Les Tunisiens sont-ils conservateurs, ou libéraux ? Modernes ou traditionalistes ? Il paraît qu’on est tout et son contraire, et notre sursaut religieux n’exclut pas une libération des mœurs. C’est du moins l’image que l’on véhicule dans la presse arabophone, à en croire deux articles parus dans deux organes différents sur la Tunisie…

 

Sous le titre : "Le mariage orfi attire les Tunisiens depuis son interdiction, il y a 54 ans", le site d’alarabiya, rapporte que malgré l’émancipation de la société tunisienne, gagnée par le  mode de vie occidental, et malgré les lois autorisant la mixité entre hommes et femmes dans les lieux publics, des phénomènes refont de temps à autre surface pour rappeler que le Tunisien, homme ou femme, est toujours nostalgique des pratiques de ses aïeux, ayant consacré dans la réalité le mariage orfi, abrogé avec la promulgation du code du statut personnel (CSP), qui a institué le principe du mariage civil, et aboli la polygamie.

En dépit de l’absence de statistiques sur ce phénomène enveloppé par un grand secret pour ne pas tomber sous le couperet de la loi, les journaux tunisiens évoquent épisodiquement, relève al-arabiya, des affaires d’hommes et de femmes qui se sont unis par le mariage orfi, passible d’un an de prison en Tunisie. "Par ailleurs, des statistiques officielles estiment que 80% des garçons et 68 % des filles ont des relations intimes sans aucun contrat de mariage". 

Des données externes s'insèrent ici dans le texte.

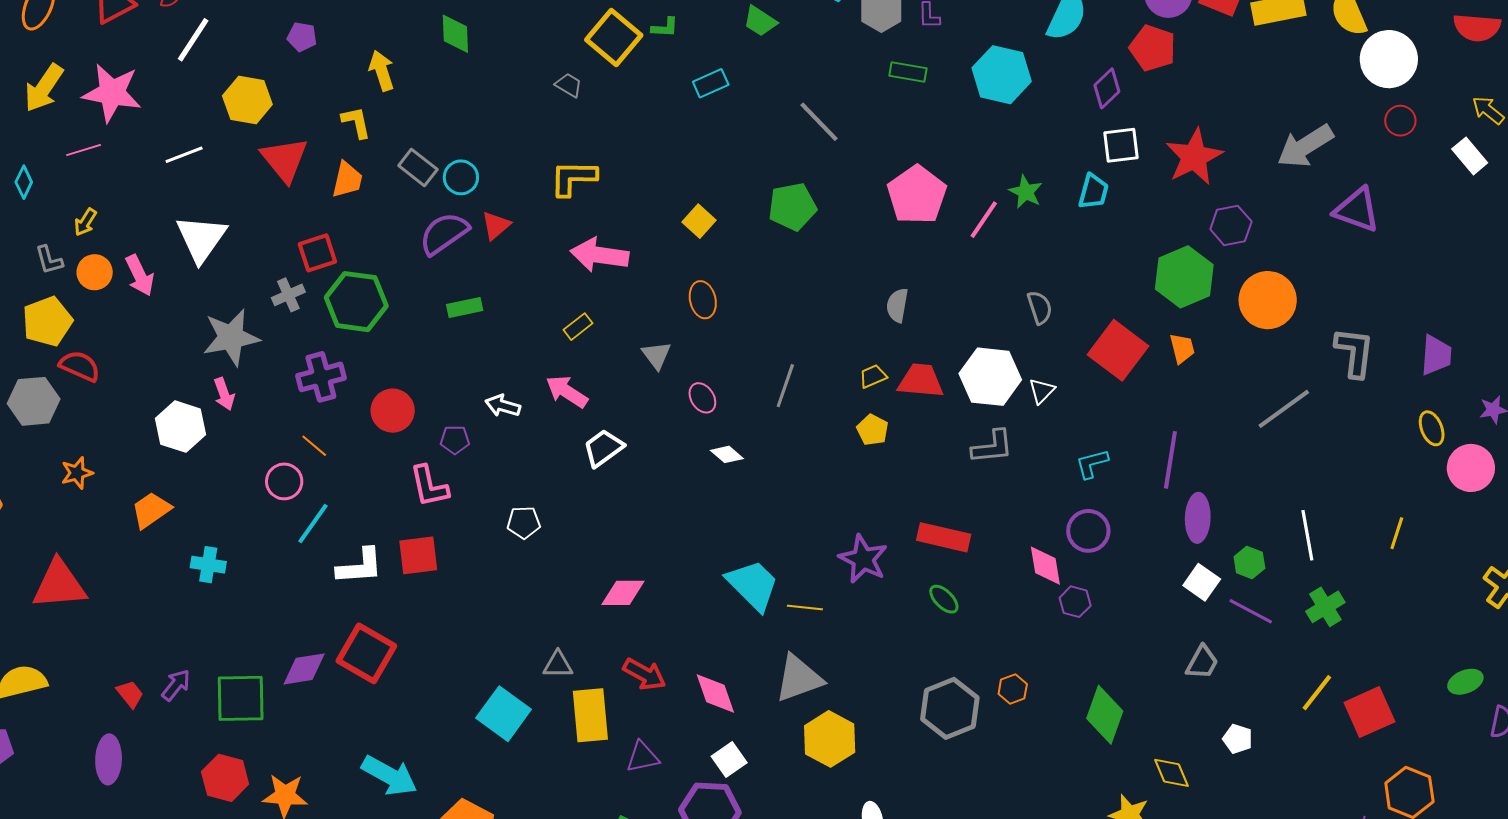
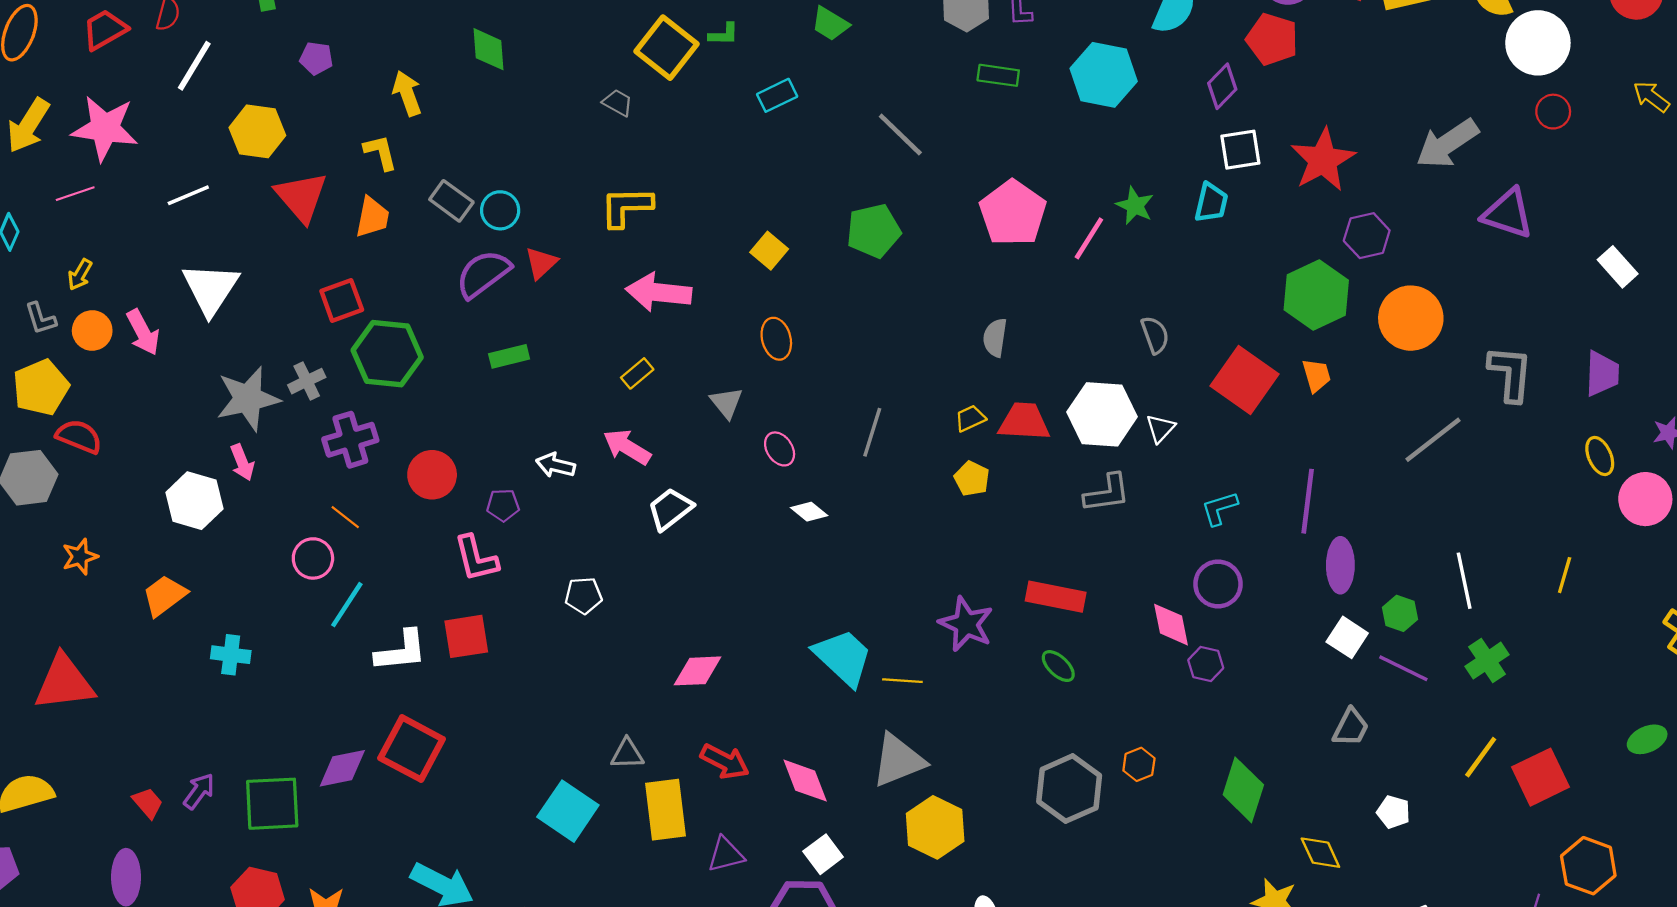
white rectangle: (1470, 156) -> (1618, 267), moved
gray cross: (288, 295) -> (307, 381), moved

Ce type de mariage, rapporte al-Arabiya par la voix d’un Tunisien ayant assisté à une telle expérience en tant que témoin, est différent de ce qui est à l’usage en Orient, car, "les deux parties ne concluent pas leur mariage devant un homme de religion mais, d’une manière individuelle, et parfois en présence de deux témoins, où les deux conjoints prononcent successivement la formule suivante : "J’atteste devant Dieu, que je me suis uni(e)  à lui (ou à elle) par les liens du mariage".

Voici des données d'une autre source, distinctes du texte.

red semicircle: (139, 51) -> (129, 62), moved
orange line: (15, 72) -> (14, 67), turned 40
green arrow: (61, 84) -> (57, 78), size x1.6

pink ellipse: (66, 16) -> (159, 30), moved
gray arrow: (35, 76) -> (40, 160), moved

Le retour des koutebs en Tunisie

Exit le relâchement de mœurs, place à la religiosité. Sous le titre "Tunisie, les koutebs concurrencent les jardins d’enfants", le site du journal émirati emaratalyoum, rapporte dans son édition de ce vendredi, que les écoles coraniques frappent en force en Tunisie, après qu’elles aient été sur le point de disparaitre pendant la colonisation française, et durant le règne de Habib Bourguiba 1956-1987, premier Président de la Tunisie indépendante. "Bourguiba avait supprimé l’instruction religieuse, la considérant comme une éducation traditionnelle, et incompatible avec son projet de construction d’un Etat moderne".

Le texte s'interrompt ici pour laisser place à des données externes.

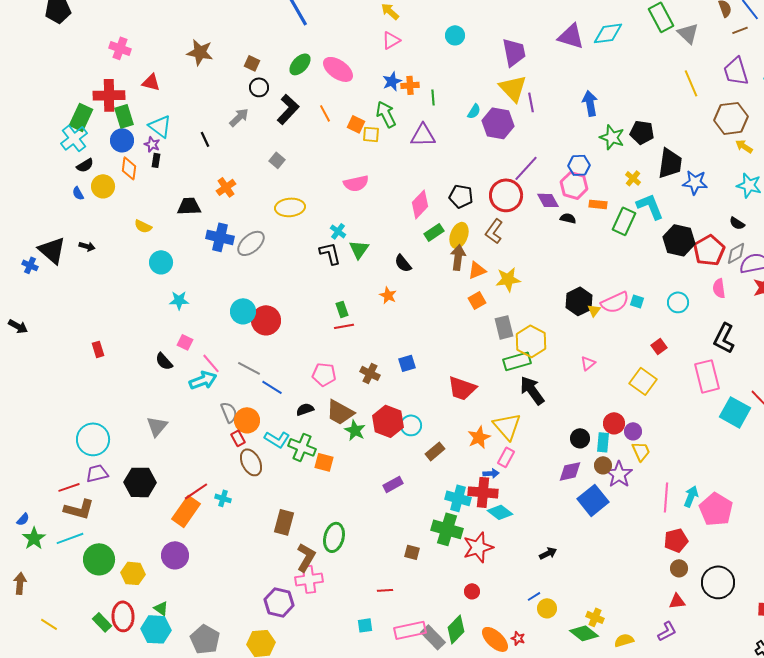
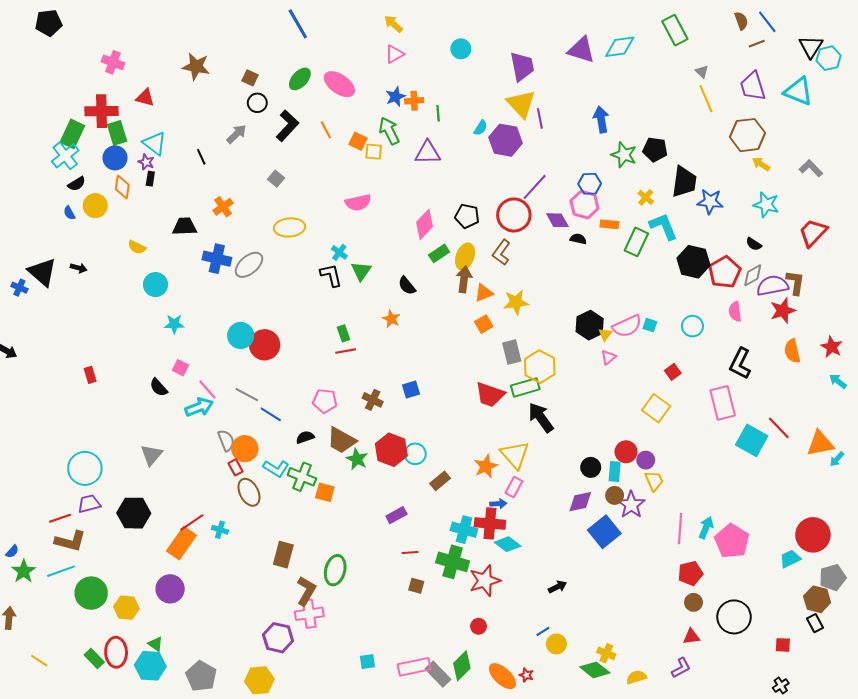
gray triangle: (688, 33) -> (702, 72), moved, size x0.6
pink triangle: (588, 363) -> (608, 357), moved
red trapezoid: (462, 388) -> (490, 395), moved
red line: (385, 590) -> (410, 553), moved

Le programme de réforme des écoles coraniques que l’Etat tunisien a lancé en 2002 a réhabilité les koutebs, laisse entendre le journal. Le but était d’enraciner les générations montantes dans leur identité arabo-musulmane, et de leur inculquer les valeurs de modération et de tolérance.

"Les koutebs se trouvent au sein des mosquées et les zawiyas relevant du ministère des Affaires religieuses, dont le rôle est de mettre en exécution la politique de l’Etat dans le domaine religieux, et de bannir les dangers de l’enfermement et de l’extrémisme", ajoute emaratalyoum.

Ils sont ainsi devenus un grand concurrent des jardins d’enfants en Tunisie, dans la mesure où ils accueillent des milliers d’élèves par an, en âge préscolaire. Selon les dernières statistiques officielles, on dénombre 1186 koutebs à la fin de 2009, des chiffres sans précédent dans l’histoire de la Tunisie.

Ces écoles coraniques sont d’ores et déjà dans l’incapacité de répondre aux demandes grandissantes des parents,  ce qui a amené le ministère des Affaires religieuses à publier une circulaire, appelant à ce que le kouteb soit une composante principale des nouvelles mosquées.

Le retour au kouteb s’explique, conclut le journal émirati, par le sursaut religieux que vit la société tunisienne, du fait de l’influence des chaînes satellitaires qui ont ravivé l’envie des parents d’éduquer leurs enfants, selon les valeurs et préceptes islamiques.